■ Task instructions ■
1. Write out the passage about grinding in video games between "But why is it" and "because of this)", inclusive.
2. Pick up the passage about grinding in video games after its final sentence and keep it going.

■ Supplied text ■
::::

I'm not saying it is all of time - often it can drive you crazy, and that's understandable.

But why is it that sometimes, SOMETIMES, the prospect of sitting down to a gaming session and doing something like:

* fighting several dozen Digletts in identical fashion (vine whip -> death) to level up your Bellsprout

* entering the same map over and over again because the enemies have good EXP and, damn it, a Lv28 party just isn't as good as a Lv30 party

* levelling up a character enough so that you can drop them back to Lv1 where they will gain (le gasp!) two extra stat points per level! And let's do this several times over! (Disgaea is by far the most grindtastic of all grindtastic games because of this)

...seems appealing...somehow?

::::

■ Information provided ■
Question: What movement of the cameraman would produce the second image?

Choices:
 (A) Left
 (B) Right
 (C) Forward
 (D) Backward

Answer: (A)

::::

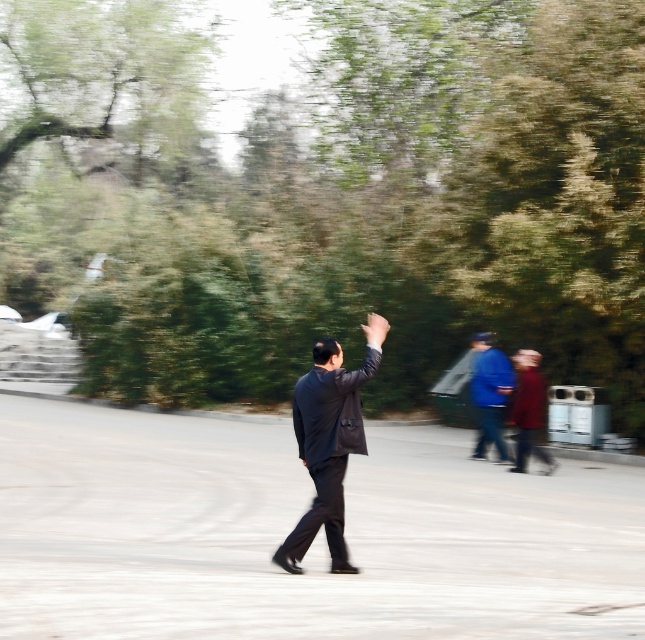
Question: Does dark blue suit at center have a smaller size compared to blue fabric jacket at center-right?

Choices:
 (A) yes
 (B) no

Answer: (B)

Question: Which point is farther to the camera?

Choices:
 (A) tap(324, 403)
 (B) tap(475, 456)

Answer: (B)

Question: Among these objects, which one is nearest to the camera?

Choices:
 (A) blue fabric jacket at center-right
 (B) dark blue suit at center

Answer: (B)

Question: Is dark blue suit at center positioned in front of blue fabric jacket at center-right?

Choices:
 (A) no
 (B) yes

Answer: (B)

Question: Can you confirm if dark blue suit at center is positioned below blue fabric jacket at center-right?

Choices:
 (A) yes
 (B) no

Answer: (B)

::::

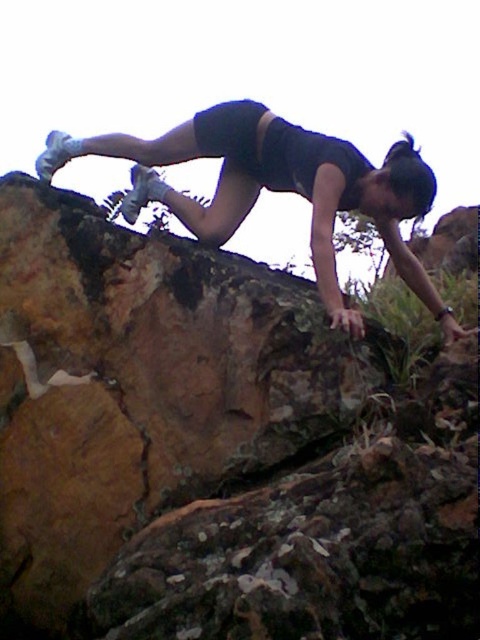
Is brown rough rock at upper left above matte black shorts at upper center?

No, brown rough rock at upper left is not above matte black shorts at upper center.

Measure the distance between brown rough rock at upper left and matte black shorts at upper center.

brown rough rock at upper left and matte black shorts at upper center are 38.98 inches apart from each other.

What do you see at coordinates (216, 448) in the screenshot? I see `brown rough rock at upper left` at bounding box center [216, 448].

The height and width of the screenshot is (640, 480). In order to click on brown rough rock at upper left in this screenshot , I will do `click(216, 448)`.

::::

■ Expected outputs ■
1.
But why is it that sometimes, SOMETIMES, the prospect of sitting down to a gaming session and doing something like:

* fighting several dozen Digletts in identical fashion (vine whip -> death) to level up your Bellsprout

* entering the same map over and over again because the enemies have good EXP and, damn it, a Lv28 party just isn't as good as a Lv30 party

* levelling up a character enough so that you can drop them back to Lv1 where they will gain (le gasp!) two extra stat points per level! And let's do this several times over! (Disgaea is by far the most grindtastic of all grindtastic games because of this)

2.
Is it just the numbers? That stat is higher than it was, hence a feeling of achievement? Or is there a limited sense of relaxation that can be found in repeating the same well-practiced task many times over? Would we accept an RPG that took all of the grind away and (without adding other extra content) zipped straight along the story? Is a 5 hour story padded out with 20 hours of grind really better than just a 5 hour story, even if you did pay £40 for it? Is any gaming better than no gaming?

It perplexes me.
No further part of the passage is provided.